Collected data entries
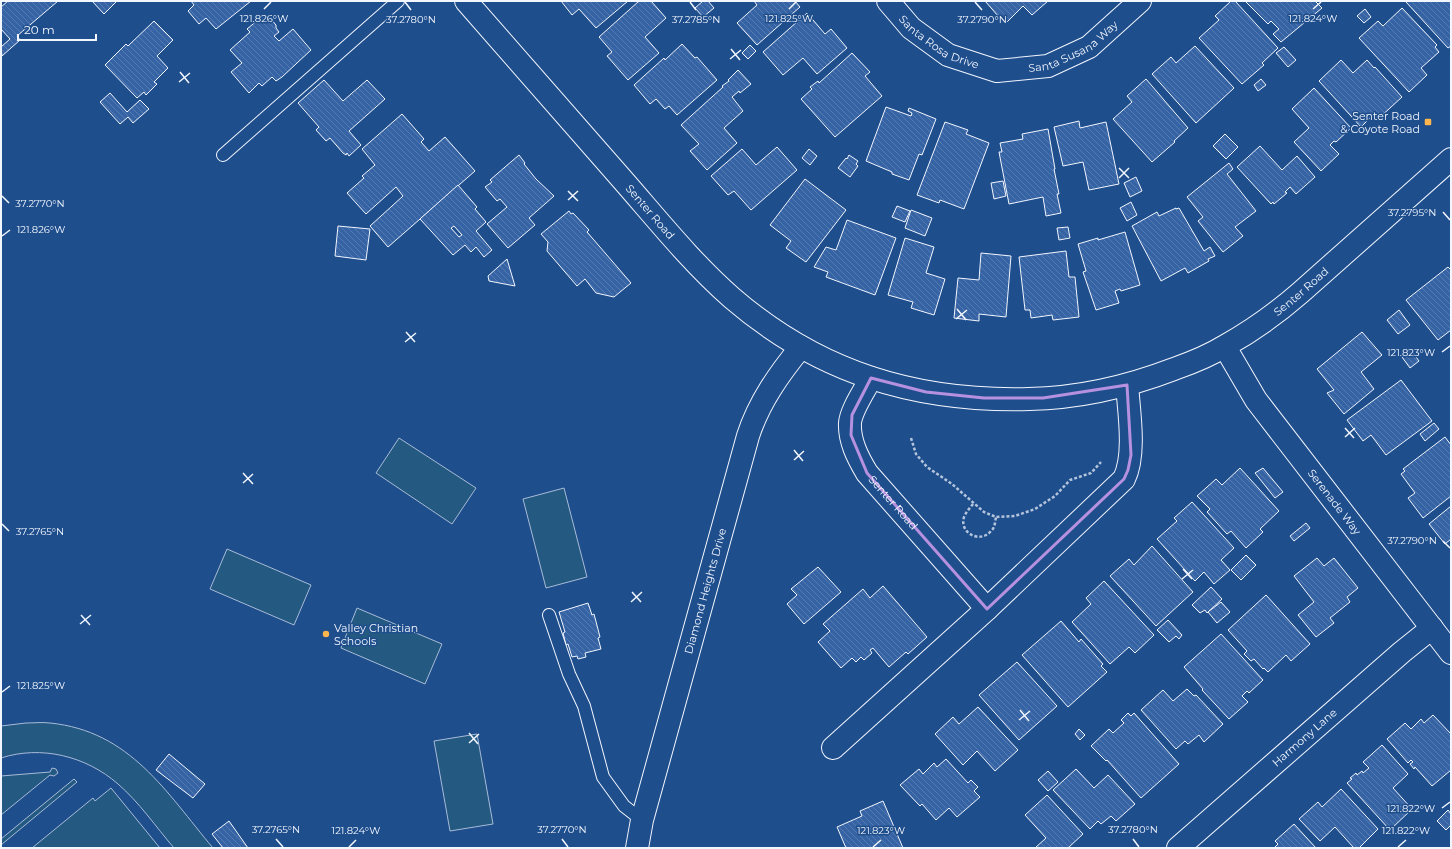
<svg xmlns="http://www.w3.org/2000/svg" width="1452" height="849" font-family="Montserrat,sans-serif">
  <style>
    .park { fill: #245a82; stroke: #a8bbd7 }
    .building { fill: url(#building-back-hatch); stroke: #f2f6ff; fill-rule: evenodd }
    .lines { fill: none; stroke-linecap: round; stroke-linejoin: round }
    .lane-casing { stroke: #f2f6ff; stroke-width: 14 }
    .street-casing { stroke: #f2f6ff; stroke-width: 24 }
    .secondary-casing { stroke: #f2f6ff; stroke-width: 24 }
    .path { stroke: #b3c4dc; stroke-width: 2.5; stroke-dasharray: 3 2; stroke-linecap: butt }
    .lane { stroke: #1f4e8c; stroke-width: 12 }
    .street { stroke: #1f4e8c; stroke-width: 22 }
    .secondary { stroke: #1f4e8c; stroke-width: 22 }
    .marked { fill: none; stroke: #b691df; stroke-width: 3; stroke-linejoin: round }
    .ticks { fill: none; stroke: #f2f6ff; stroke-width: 1.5 }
    .poi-dot { fill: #ffb74d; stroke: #1f4e8c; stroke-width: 1.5 }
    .labels { text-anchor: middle; stroke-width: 3; stroke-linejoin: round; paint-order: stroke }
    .street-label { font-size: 11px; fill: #f2f6ff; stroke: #1f4e8c }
    .poi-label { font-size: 11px; fill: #f2f6ff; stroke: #1f4e8c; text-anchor: end }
    .ticks-label { font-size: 10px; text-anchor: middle; fill: #f2f6ff; stroke: #1f4e8c; stroke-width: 3; stroke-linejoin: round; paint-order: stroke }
  </style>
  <defs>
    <pattern id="building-back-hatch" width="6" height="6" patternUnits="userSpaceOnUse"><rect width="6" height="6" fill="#3563a3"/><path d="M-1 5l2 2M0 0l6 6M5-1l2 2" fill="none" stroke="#537ab1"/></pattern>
  </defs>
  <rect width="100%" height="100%" fill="#1f4e8c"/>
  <g class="park">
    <path d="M399,438L476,488L452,524L376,473Z"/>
    <path d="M564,488L587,577L546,588L523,499Z"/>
    <path d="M227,549L311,585L294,625L210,589Z"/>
    <path d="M357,608L442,644L425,684L341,648Z"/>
    <path d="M26,723C34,723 42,722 50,723C130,731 166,792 213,848H174C156,827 139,802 118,784C86,756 41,745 1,758V726Z"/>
    <path d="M477,734L493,824L450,831L434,741Z"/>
    <path d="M52,768L56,769L58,773L54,776L50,775L1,815V776L50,772Z"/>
    <path d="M74,779L77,782L1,845V839Z"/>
    <path d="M111,788L160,848H32L93,798L95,801Z"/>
  </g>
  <g class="building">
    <path d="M8,1H58L17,36L20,40L2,56L1,47L10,39L1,29V7Z"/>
    <path d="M92,1H117L104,14Z"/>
    <path d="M191,1H251L216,29L206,18L199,24L188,11L194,5Z"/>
    <path d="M561,1H628L596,28L579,9L572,15Z"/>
    <path d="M639,1H651L666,18L645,37L659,53L628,80L607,56L612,52L599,37Z"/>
    <path d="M703,1H708L714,8L703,17L695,8Z"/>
    <path d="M754,1H795L800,7L757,45L737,23L757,5Z"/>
    <path d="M985,1H1048L1032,15L1023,6L1005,24Z"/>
    <path d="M1231,1H1235L1278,48L1262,63L1264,65L1242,84L1199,38L1219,20L1215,16Z"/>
    <path d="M1245,1H1315L1322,8L1281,42L1273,34L1279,29L1271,21L1268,24Z"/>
    <path d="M1407,1H1451V46L1448,48L1406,2Z"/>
    <path d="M1402,8L1437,45L1435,47L1439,52L1421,68L1427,75L1409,92L1359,38L1378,21L1383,26Z"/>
    <path d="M1365,9L1371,17L1364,23L1357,16Z"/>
    <path d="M807,13L825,34L831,29L847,48L817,74L803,58L783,75L763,52Z"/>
    <path d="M264,15L267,18H270L276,25V28L279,32L274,36L279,41L293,29L311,50L282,77L276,81L272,77L262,86L259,83L249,93L231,72L242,63L230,50L250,32L247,29Z"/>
    <path d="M154,21L173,40L157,56L168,68L154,82L157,84L146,95L144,92L137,98L105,65L126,44L128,46Z"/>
    <path d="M682,44L695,58L697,57L717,80L677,115L669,106L665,109L656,99L650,104L634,85L664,58L665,60Z"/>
    <path d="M750,45L756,51L748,59L742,53Z"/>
    <path d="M1195,46L1234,88L1196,123L1152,74L1171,57L1176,63Z"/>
    <path d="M1284,47L1296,60L1288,67L1276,53Z"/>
    <path d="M852,53L870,72L865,76L882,96L835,137L801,99L812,89L810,87L818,81L819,83Z"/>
    <path d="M1341,60L1353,73L1367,60L1374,68L1375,67L1402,97L1378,119L1374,114L1361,127L1319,81Z"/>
    <path d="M738,70L751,84L740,93L739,91L732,97L743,111L724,128L737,143L707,170L690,151L699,144L681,125L723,87L722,86L729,81L728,80Z"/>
    <path d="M1146,79L1188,128L1174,141L1175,142L1152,162L1113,119L1132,102L1127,96Z"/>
    <path d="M1261,79L1266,85L1258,91L1254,85Z"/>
    <path d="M324,80L343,101L367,80L385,99L349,131L361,145L349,156L347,153L346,155L343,153L330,138L326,141L316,130L319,127L298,103Z"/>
    <path d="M1314,88L1351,128L1336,142L1334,141L1330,145L1339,154L1321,171L1294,142L1309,128L1292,109Z"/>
    <path d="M110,93L127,112L140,100L149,109L133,123L128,117L120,124L100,102Z"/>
    <path d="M886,107L911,116L912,113L908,111L909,108L936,119L922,155L919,154L909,180L892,174V172L866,161Z"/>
    <path d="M402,114L424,139L421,142L429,151L445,137L475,171L388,247L370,226L403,196L396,187L366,214L347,193L364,178L362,176L375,165L362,149Z"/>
    <path d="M1079,121L1080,128L1106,122L1119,184L1089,190L1083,162L1063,166L1054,127Z"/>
    <path d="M945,122L968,130L966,134L989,143L964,209L940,200L939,203L917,195Z"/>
    <path d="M1048,129L1055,169H1054L1059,194H1057L1061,213L1046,216L1043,197L1009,204L999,152H1002L1000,143L1023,139L1022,134Z"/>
    <path d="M1225,134L1238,147L1226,159L1213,146Z"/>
    <path d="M1260,146L1282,170L1297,156L1315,177L1296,194L1290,187L1285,192L1287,193L1274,204L1273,202L1271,204L1237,167Z"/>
    <path d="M777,147L797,170L751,210L734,191L728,195L711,176L742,149L756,165Z"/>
    <path d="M809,149L817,156L810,165L802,158Z"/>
    <path d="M519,155L525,163L524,164L536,179L554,196L529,218L535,225L508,248L487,224L507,207L500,199L497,201L485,187L492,182L490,180Z"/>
    <path d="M849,155L858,161L856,164L858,166L850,177L838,168L846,158L847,159Z"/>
    <path d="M1229,163L1233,169L1227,174L1256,211L1235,227L1243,236L1223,252L1198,221L1203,217L1187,197Z"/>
    <path d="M1136,177L1142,191L1130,197L1124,183Z"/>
    <path d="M805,179L846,210L806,262L786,248L791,241L770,225Z"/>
    <path d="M1003,181L1006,196L994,199L991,183Z"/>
    <path d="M458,185L477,207L475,209L486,222L476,231L492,250L484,257L476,247L471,252L465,245L453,255L420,219ZM454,226L462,235L459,237L451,228Z"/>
    <path d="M1131,202L1137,215L1127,221L1120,208Z"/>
    <path d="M897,206L910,211L905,222L892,217Z"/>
    <path d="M1176,208V209L1179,208L1204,251L1210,247L1215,256L1208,259L1209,261L1188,273L1185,268L1161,281L1132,226L1157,212L1159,216Z"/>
    <path d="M911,210L932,218L925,236L905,228Z"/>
    <path d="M569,211L571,214L573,213L589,230L587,232L631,283L614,297L596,293L585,279L577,286L547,251L548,242L541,234Z"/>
    <path d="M847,220L896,238L875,295L826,277L828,272L814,267L826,247L836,250Z"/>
    <path d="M338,226L370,229L366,260L335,256Z"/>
    <path d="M1068,227L1070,238L1059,240L1057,228Z"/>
    <path d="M1125,232L1140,285L1121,291L1120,289L1115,291L1119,303L1096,310L1083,272L1086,271L1078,244L1098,238V240Z"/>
    <path d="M905,238L934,247L926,273L945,279L934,315L911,308L913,302L888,295Z"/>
    <path d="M1066,251L1069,277H1075L1079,317L1053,320L1052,315L1031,318L1030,310H1025L1019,257Z"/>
    <path d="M981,253L1011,256L1006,317L979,314V321L954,318L958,278L979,280Z"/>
    <path d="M507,259L515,286L489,281L488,276Z"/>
    <path d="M1448,267L1451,270V330L1438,340L1406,300Z"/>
    <path d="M1399,310L1410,325L1398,334L1387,320Z"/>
    <path d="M1362,332L1382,355L1361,372L1374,389L1344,414L1327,393L1334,390L1317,369Z"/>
    <path d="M1411,350L1419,361L1410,368L1402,357Z"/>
    <path d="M1401,380L1432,421L1386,455L1371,435L1363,441L1347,420Z"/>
    <path d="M1434,423L1439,429L1425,441L1420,434Z"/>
    <path d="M1445,437L1451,445V496L1423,518L1408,498L1415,493L1401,474L1405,471L1403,469Z"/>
    <path d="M1240,468L1279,511L1260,529L1263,532L1246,548L1231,531L1227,534L1207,512L1210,509L1197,496L1216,479L1222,485Z"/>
    <path d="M1263,468L1283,492L1275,498L1255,473Z"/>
    <path d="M1192,502L1234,548L1221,560L1230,570L1214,584L1204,572L1195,581L1157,539L1177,521L1174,518Z"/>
    <path d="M1451,506V539L1445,544L1429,524Z"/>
    <path d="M1306,523L1310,528L1294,541L1290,536Z"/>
    <path d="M1152,546L1193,592L1156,626L1110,576L1129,559L1134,565Z"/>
    <path d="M1246,555L1256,565L1241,580L1231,570Z"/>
    <path d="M1317,558L1324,566L1334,558L1358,588L1347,597L1350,602L1330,618L1334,623L1316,637L1298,615L1314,602L1294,576Z"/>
    <path d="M818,567L841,592L804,624L787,604L797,595L791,589Z"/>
    <path d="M1104,581L1154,635L1135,653L1129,647L1110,664L1072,622L1091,604L1086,598Z"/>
    <path d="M883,586L927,637L908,654L906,652L889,667L873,648L870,650L872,653L864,660L861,657L856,662L852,658L841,668L818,642L830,631L823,624L863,589L870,598Z"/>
    <path d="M1211,587L1222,599L1207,613L1205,610L1200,613L1192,605Z"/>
    <path d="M1266,595L1310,644L1291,661L1286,655L1268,672L1264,668L1263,669L1254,659L1251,661L1244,654L1247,651L1228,630Z"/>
    <path d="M1221,602L1230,612L1217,623L1208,612Z"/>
    <path d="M588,603L592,615L594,614L600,637L598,638L601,649L585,653L586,657L578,659L577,656L572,657L568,644L566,645L563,633L565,632L559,612Z"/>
    <path d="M1168,620L1182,635L1179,639L1176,636L1169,642L1157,630Z"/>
    <path d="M1061,621L1079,642L1081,639L1103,664L1101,666L1107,672L1068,707L1022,655Z"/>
    <path d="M1221,634L1263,680L1249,693L1247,691L1242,696L1248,702L1229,719L1202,690L1203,689L1184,667Z"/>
    <path d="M1017,662L1057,706L1019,740L979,695Z"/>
    <path d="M1187,689L1194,696L1196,695L1223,724L1204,742L1199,735L1188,744L1185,741L1176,749L1141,710L1163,690L1173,701Z"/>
    <path d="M978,707L1018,750L995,771L977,751L963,765L935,734L953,717L959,724Z"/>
    <path d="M1128,713L1131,716L1134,713L1179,764L1141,798L1107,760L1106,761L1091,746L1109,729L1113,733L1124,723L1121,720Z"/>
    <path d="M1433,715L1451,734V770L1432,786L1415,767L1414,769L1410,764L1413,762L1411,760L1408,763L1387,739L1405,723L1411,729L1421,719L1424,723Z"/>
    <path d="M1079,729L1085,735L1080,740L1075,734Z"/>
    <path d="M1382,745L1408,774L1393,788L1412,809L1390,830L1347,783L1352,779L1350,778L1356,773L1357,775L1362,771L1363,773L1369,768L1363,762Z"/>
    <path d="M169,754L205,784L193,798L156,770Z"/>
    <path d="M946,759L968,783L971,780L978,787L974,791L980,797L957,817L949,808L936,820L922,804L920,806L900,785L919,769L923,774L934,763L937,767Z"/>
    <path d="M1076,769L1094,788L1108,775L1135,804L1116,821L1111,816L1101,824L1098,821L1090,829L1053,790Z"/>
    <path d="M1048,771L1058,782L1048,791L1038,780Z"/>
    <path d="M1341,789L1378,829L1359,848H1354L1335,827L1320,841L1299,819L1318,802L1322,807Z"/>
    <path d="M1047,795L1083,834L1068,848H1035L1046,838L1025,815Z"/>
    <path d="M883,801L903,848H846L837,827L862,816L860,811Z"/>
    <path d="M1448,810L1451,814V825L1446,830L1437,821Z"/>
    <path d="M229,821L248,848H223L212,834Z"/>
    <path d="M1294,824L1316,848H1274L1278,844L1275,841Z"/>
  </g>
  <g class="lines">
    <defs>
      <g id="lane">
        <path d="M223,155L398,1"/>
        <path d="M549,615L569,674L584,706L603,777L624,806L642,820"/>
      </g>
      <g id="street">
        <path id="s1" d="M888,1L911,28L948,55L997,71L1048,66L1089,47L1140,1"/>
        <path id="s2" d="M1225,347L1256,400L1451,653"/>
        <path id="s3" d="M871,378C865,390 851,410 850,423C849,441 858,458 867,473L987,609"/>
        <path d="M833,748L987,609L1124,479C1136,455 1129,412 1127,385"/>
        <path id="s4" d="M637,848L642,820L748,436C759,402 779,374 801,347"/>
        <path id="s5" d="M1178,848L1402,652L1432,628"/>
      </g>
      <g id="secondary">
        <path id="s6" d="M466,1C517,60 569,119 621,178C657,219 691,262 732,298C819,373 916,402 1029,399C1079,398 1127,387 1174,369C1191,363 1209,356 1225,346C1252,331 1277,313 1300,293L1451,159"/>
      </g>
    </defs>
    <use href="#lane" class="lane-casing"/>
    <use href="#street" class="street-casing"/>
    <use href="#secondary" class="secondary-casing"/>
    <g class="path">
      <path d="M911,438L916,454L927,467L952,484L984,512L996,517L1015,516L1035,509L1055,496L1070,480L1091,473L1101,462"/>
      <path d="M973,504C970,508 966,512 964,517C959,533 980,544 991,531C995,528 995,522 996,517"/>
    </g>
    <use href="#lane" class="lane"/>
    <use href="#street" class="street"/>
    <use href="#secondary" class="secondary"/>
  </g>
  <path class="marked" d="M871,378L926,392L984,398H1043L1127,385L1131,455L1128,470L1124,479L987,609L867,473L851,435L852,415Z"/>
  <path class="ticks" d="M405,2L411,10M690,2L696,10M975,2L982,10M264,9L271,2M789,9L796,2M1313,9L1321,2M731,49L740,60M730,59L741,50M180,72L189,83M179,82L190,73M1119,168L1129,178M1119,178L1129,168M568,191L578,201M2,196L9,203M568,200L578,191M1443,212L1450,220M2,236L10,230M957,309L966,320M956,319L967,310M406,332L415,342M405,342L416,333M1442,352L1450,346M1345,428L1354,438M1345,437L1355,428M794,450L803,461M794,460L804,451M243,473L253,484M243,483L253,474M2,524L9,531M1443,541L1450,548M1183,569L1192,579M1182,579L1193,570M632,592L641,602M631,602L642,592M81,615L90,625M80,624L91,615M2,692L10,686M1020,710L1029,721M1019,720L1030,711M469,733L478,744M469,743L479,734M1442,808L1450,802M276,839L283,847M562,839L568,847M1133,839L1139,847M349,847L356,840M873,847L881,840M1398,847L1406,840"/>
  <g class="poi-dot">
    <rect x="1424" y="118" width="8" height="8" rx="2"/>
    <circle cx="326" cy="634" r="4"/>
  </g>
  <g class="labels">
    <g class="street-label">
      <text dy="4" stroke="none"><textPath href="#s1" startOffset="67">Santa Rosa Drive</textPath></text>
      <text dy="4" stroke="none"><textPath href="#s1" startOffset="215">Santa Susana Way</textPath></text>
      <text dy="4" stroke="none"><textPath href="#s6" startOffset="280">Senter Road</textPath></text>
      <text dy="4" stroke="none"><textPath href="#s6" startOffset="1019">Senter Road</textPath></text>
      <text dy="4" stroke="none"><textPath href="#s3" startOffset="143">Senter Road</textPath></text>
      <text dy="4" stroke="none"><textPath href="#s2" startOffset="190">Serenade Way</textPath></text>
      <text dy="4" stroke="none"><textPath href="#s4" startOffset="266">Diamond Heights Drive</textPath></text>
      <text dy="4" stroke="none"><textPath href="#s5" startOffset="168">Harmony Lane</textPath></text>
    </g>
    <g class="poi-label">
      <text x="1420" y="120">Senter Road<tspan x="1420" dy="13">&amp; Coyote Road</tspan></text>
      <text x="334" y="632" text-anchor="start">Valley Christian<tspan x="334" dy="13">Schools</tspan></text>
    </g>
  </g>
  <g class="ticks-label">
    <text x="264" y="22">121.826°W</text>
    <text x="789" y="22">121.825°W</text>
    <text x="1313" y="22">121.824°W</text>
    <text x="411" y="23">37.2780°N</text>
    <text x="696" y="23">37.2785°N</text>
    <text x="982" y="23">37.2790°N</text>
    <text x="40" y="207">37.2770°N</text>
    <text x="1412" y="216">37.2795°N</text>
    <text x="41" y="233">121.826°W</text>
    <text x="1411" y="356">121.823°W</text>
    <text x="40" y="535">37.2765°N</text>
    <text x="1412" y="544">37.2790°N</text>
    <text x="41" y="689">121.825°W</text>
    <text x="1411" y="812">121.822°W</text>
    <text x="276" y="833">37.2765°N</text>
    <text x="562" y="833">37.2770°N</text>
    <text x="1133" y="833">37.2780°N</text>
    <text x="356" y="834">121.824°W</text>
    <text x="881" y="834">121.823°W</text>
    <text x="1406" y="834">121.822°W</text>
  </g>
  <rect width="1452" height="849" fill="none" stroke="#f2f6ff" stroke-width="4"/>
  <path d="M18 34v6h78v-6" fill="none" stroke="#f2f6ff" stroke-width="2"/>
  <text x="24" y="34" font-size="12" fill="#f2f6ff" stroke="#1f4e8c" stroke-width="3" paint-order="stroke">20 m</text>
</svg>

◆ Goal of the exercise: Look above for the line with "#245a82; stroke: #a8bbd7" and the line with "#ffb74d; stroke: #1f4e8c;". Retype those two lines and every line between them exactly, adding nothing.

◆ Answer to the exercise:
    .park { fill: #245a82; stroke: #a8bbd7 }
    .building { fill: url(#building-back-hatch); stroke: #f2f6ff; fill-rule: evenodd }
    .lines { fill: none; stroke-linecap: round; stroke-linejoin: round }
    .lane-casing { stroke: #f2f6ff; stroke-width: 14 }
    .street-casing { stroke: #f2f6ff; stroke-width: 24 }
    .secondary-casing { stroke: #f2f6ff; stroke-width: 24 }
    .path { stroke: #b3c4dc; stroke-width: 2.5; stroke-dasharray: 3 2; stroke-linecap: butt }
    .lane { stroke: #1f4e8c; stroke-width: 12 }
    .street { stroke: #1f4e8c; stroke-width: 22 }
    .secondary { stroke: #1f4e8c; stroke-width: 22 }
    .marked { fill: none; stroke: #b691df; stroke-width: 3; stroke-linejoin: round }
    .ticks { fill: none; stroke: #f2f6ff; stroke-width: 1.5 }
    .poi-dot { fill: #ffb74d; stroke: #1f4e8c; stroke-width: 1.5 }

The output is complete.